It’s official: chocolate is good for you

31st July 2020 | Eativity editors

This is the kind of good news everyone wants to hear on a Friday: eating chocolate at least once a week is linked with a reduced risk of heart disease. Whooh-hooh! This sweet report is courtesy of new research published in the European Journal of Preventive Cardiology.

“Our study suggests that chocolate helps keep the heart’s blood vessels healthy,” says study author Dr Chayakrit Krittanawong.

“In the past, clinical studies have shown that chocolate is beneficial for both blood pressure and the lining of blood vessels. I wanted to see if it affects the blood vessels supplying the heart or not. And if it does, is it beneficial or harmful?”

Chocolate contains heart-healthy nutrients. Plus, it’s delicious.

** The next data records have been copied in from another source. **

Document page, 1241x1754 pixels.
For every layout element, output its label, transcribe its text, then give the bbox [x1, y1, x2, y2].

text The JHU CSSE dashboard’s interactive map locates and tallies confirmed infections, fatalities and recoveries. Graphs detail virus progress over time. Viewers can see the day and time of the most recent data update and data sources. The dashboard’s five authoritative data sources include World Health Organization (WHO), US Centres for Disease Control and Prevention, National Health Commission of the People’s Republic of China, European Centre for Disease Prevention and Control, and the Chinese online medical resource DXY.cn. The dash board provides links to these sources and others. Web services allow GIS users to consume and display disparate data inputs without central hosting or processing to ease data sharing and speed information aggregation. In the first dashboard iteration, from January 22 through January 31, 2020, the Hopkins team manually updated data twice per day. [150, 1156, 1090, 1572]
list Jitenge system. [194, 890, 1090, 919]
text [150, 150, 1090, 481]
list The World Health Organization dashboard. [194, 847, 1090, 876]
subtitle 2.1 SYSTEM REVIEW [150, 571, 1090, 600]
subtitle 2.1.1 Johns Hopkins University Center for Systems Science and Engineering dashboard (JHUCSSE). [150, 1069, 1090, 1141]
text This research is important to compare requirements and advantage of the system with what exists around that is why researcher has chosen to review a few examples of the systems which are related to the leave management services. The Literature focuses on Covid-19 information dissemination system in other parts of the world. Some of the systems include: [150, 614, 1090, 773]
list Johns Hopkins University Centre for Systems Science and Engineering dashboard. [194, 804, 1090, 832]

The researchers analysed studies from the past five decades that examined the association between chocolate consumption and coronary artery disease. They found that, compared with having chocolate less than once a week, eating chocolate more than once a week was associated with an eight percent decreased risk of coronary artery disease.

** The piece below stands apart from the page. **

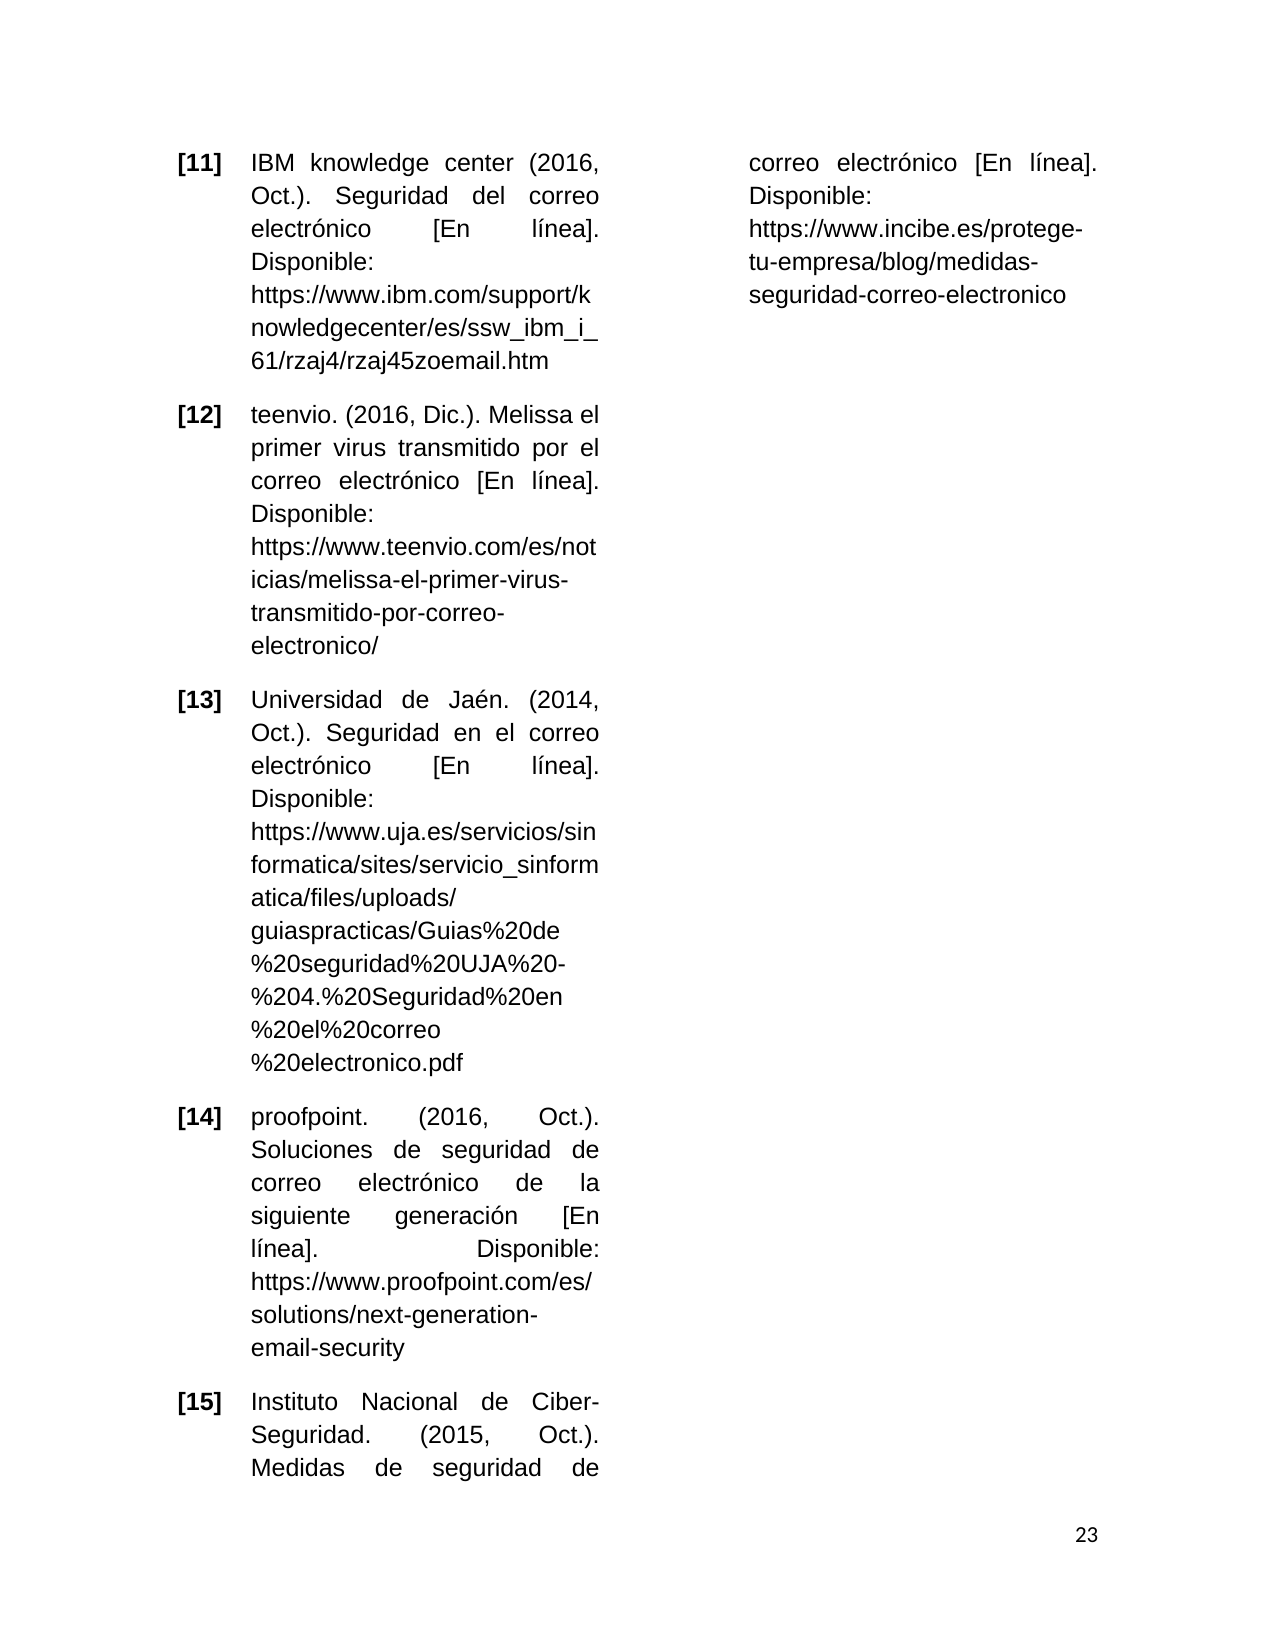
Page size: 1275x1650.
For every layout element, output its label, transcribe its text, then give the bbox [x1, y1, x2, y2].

“Chocolate contains heart-healthy nutrients such as flavonoids, methylxanthines, polyphenols and stearic acid, which may reduce inflammation and increase good cholesterol,” says Dr Krittanawong.

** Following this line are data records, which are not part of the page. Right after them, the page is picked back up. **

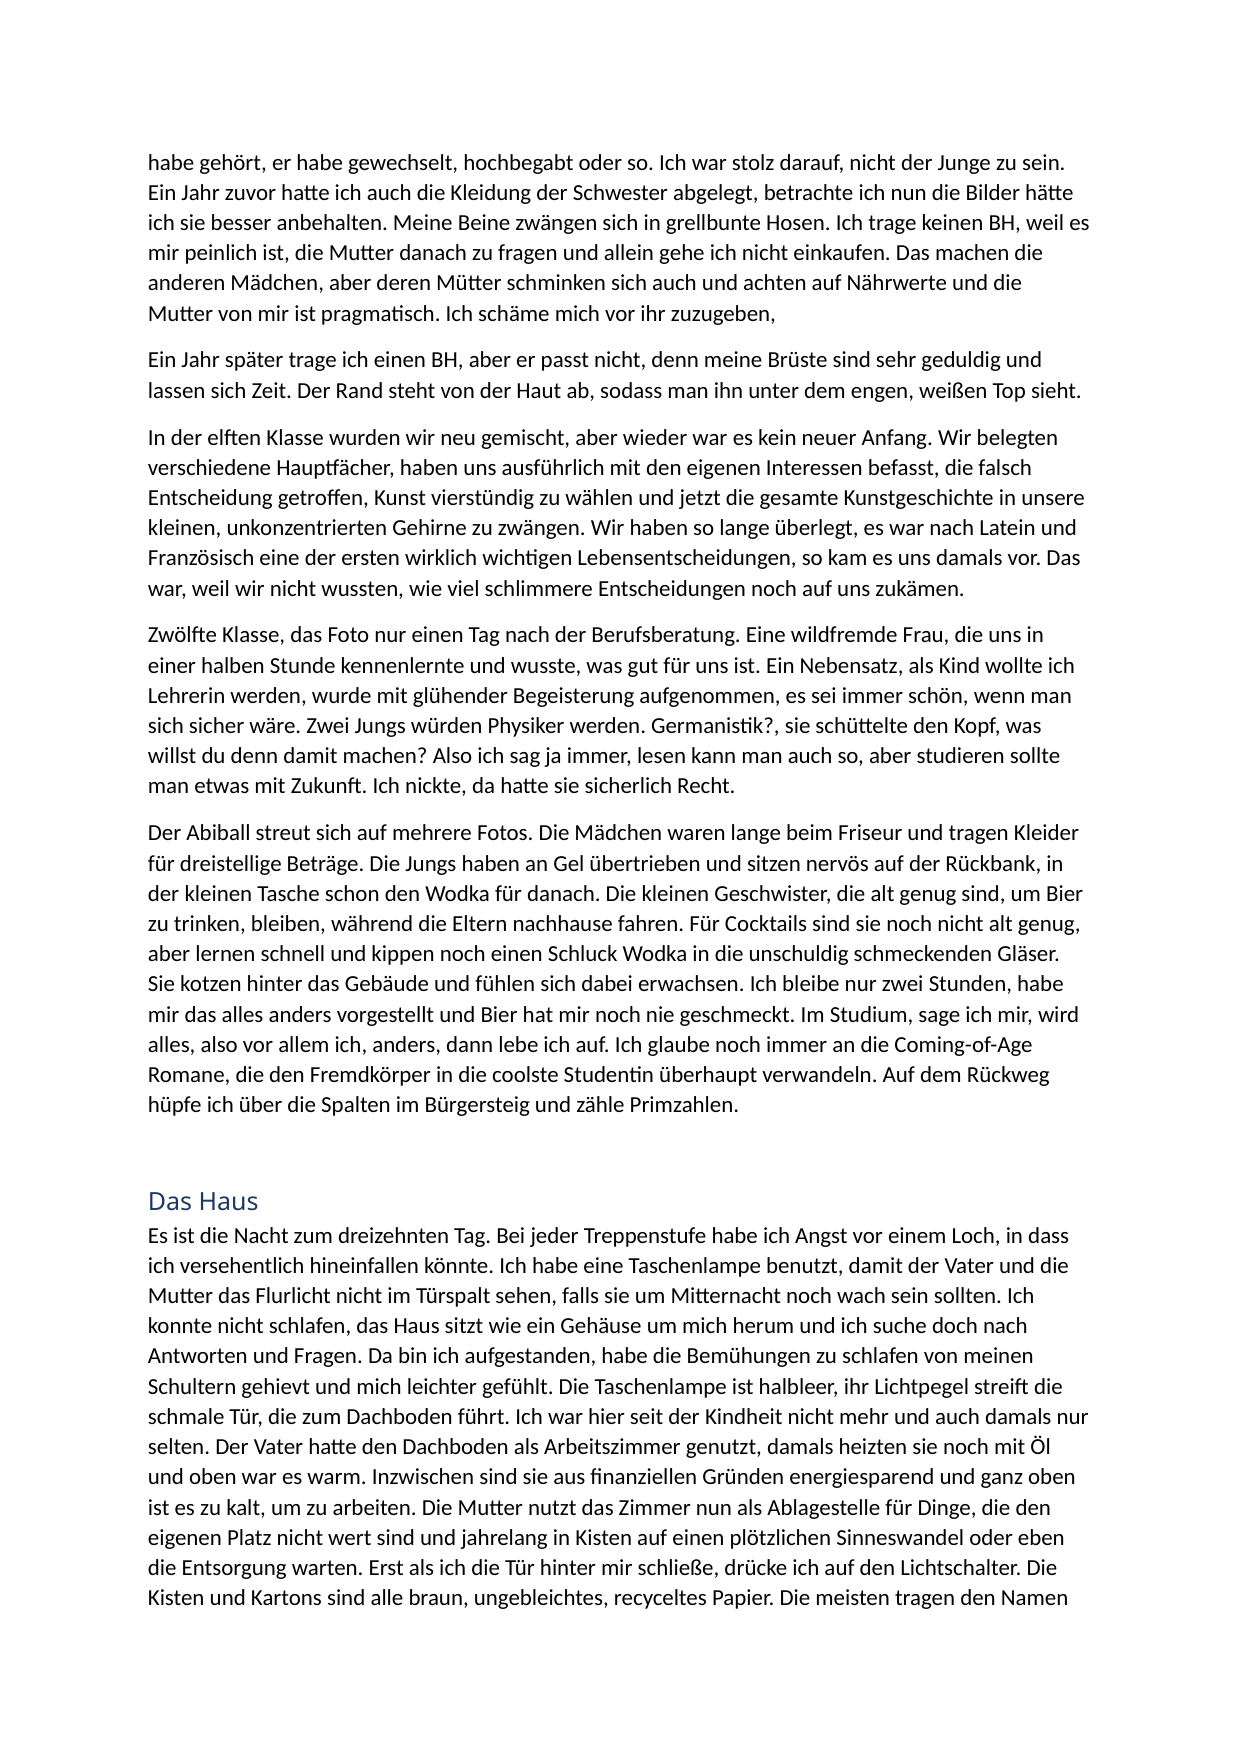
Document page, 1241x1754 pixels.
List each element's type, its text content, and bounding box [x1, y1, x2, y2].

text Ein Jahr später trage ich einen BH, aber er passt nicht, denn meine Brüste sind sehr geduldig und lassen sich Zeit. Der Rand steht von der Haut ab, sodass man ihn unter dem engen, weißen Top sieht. [148, 346, 1093, 404]
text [148, 1221, 1093, 1611]
text In der elften Klasse wurden wir neu gemischt, aber wieder war es kein neuer Anfang. Wir belegten verschiedene Hauptfächer, haben uns ausführlich mit den eigenen Interessen befasst, die falsch Entscheidung getroffen, Kunst vierstündig zu wählen und jetzt die gesamte Kunstgeschichte in unsere kleinen, unkonzentrierten Gehirne zu zwängen. Wir haben so lange überlegt, es war nach Latein und Französisch eine der ersten wirklich wichtigen Lebensentscheidungen, so kam es uns damals vor. Das war, weil wir nicht wussten, wie viel schlimmere Entscheidungen noch auf uns zukämen. [148, 423, 1093, 602]
text Der Abiball streut sich auf mehrere Fotos. Die Mädchen waren lange beim Friseur und tragen Kleider für dreistellige Beträge. Die Jungs haben an Gel übertrieben und sitzen nervös auf der Rückbank, in der kleinen Tasche schon den Wodka für danach. Die kleinen Geschwister, die alt genug sind, um Bier zu trinken, bleiben, während die Eltern nachhause fahren. Für Cocktails sind sie noch nicht alt genug, aber lernen schnell und kippen noch einen Schluck Wodka in die unschuldig schmeckenden Gläser. Sie kotzen hinter das Gebäude und fühlen sich dabei erwachsen. Ich bleibe nur zwei Stunden, habe mir das alles anders vorgestellt und Bier hat mir noch nie geschmeckt. Im Studium, sage ich mir, wird alles, also vor allem ich, anders, dann lebe ich auf. Ich glaube noch immer an die Coming-of-Age Romane, die den Fremdkörper in die coolste Studentin überhaupt verwandeln. Auf dem Rückweg hüpfe ich über die Spalten im Bürgersteig und zähle Primzahlen. [148, 818, 1093, 1118]
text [148, 148, 1093, 327]
text Zwölfte Klasse, das Foto nur einen Tag nach der Berufsberatung. Eine wildfremde Frau, die uns in einer halben Stunde kennenlernte und wusste, was gut für uns ist. Ein Nebensatz, als Kind wollte ich Lehrerin werden, wurde mit glühender Begeisterung aufgenommen, es sei immer schön, wenn man sich sicher wäre. Zwei Jungs würden Physiker werden. Germanistik?, sie schüttelte den Kopf, was willst du denn damit machen? Also ich sag ja immer, lesen kann man auch so, aber studieren sollte man etwas mit Zukunft. Ich nickte, da hatte sie sicherlich Recht. [148, 621, 1093, 799]
subtitle Das Haus [148, 1184, 1093, 1218]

The study didn’t look at whether any particular type of chocolate is more beneficial, or whether there’s an ideal portion size. But Dr Krittanawong warns against overeating.

“Moderate amounts of chocolate seem to protect the coronary arteries but it’s likely that large quantities do not,” he says.

Chocolate sales are down… best get out there and do something about that, yes?

The study isn’t just good news for chocolate lovers; it could also be a boost for chocolate producers. With COVID-19 restrictions around the world limiting impulse purchasing and decreasing consumer confidence, global chocolate consumption has fallen significantly over recent months, according to a new report by agribusiness banking specialist Rabobank.

The report says a significant proportion of chocolate demand is comprised of impulse and gift purchases made at retail shops, vending machines, airports or while travelling.

“The instant gratification of an in-person purchase has been largely unavailable while consumers have been stuck at home and under lockdowns and this, combined with the prospect of a recession, has seen consumers more likely to shun indulgent snacks,” says report author, Rabobank commodities analyst Andrew Rawlings.

Perhaps it’s time to do our bit for the chocolate industry, and buy ourselves some quality choc. It’s a tough job, but someone’s gotta do it, right?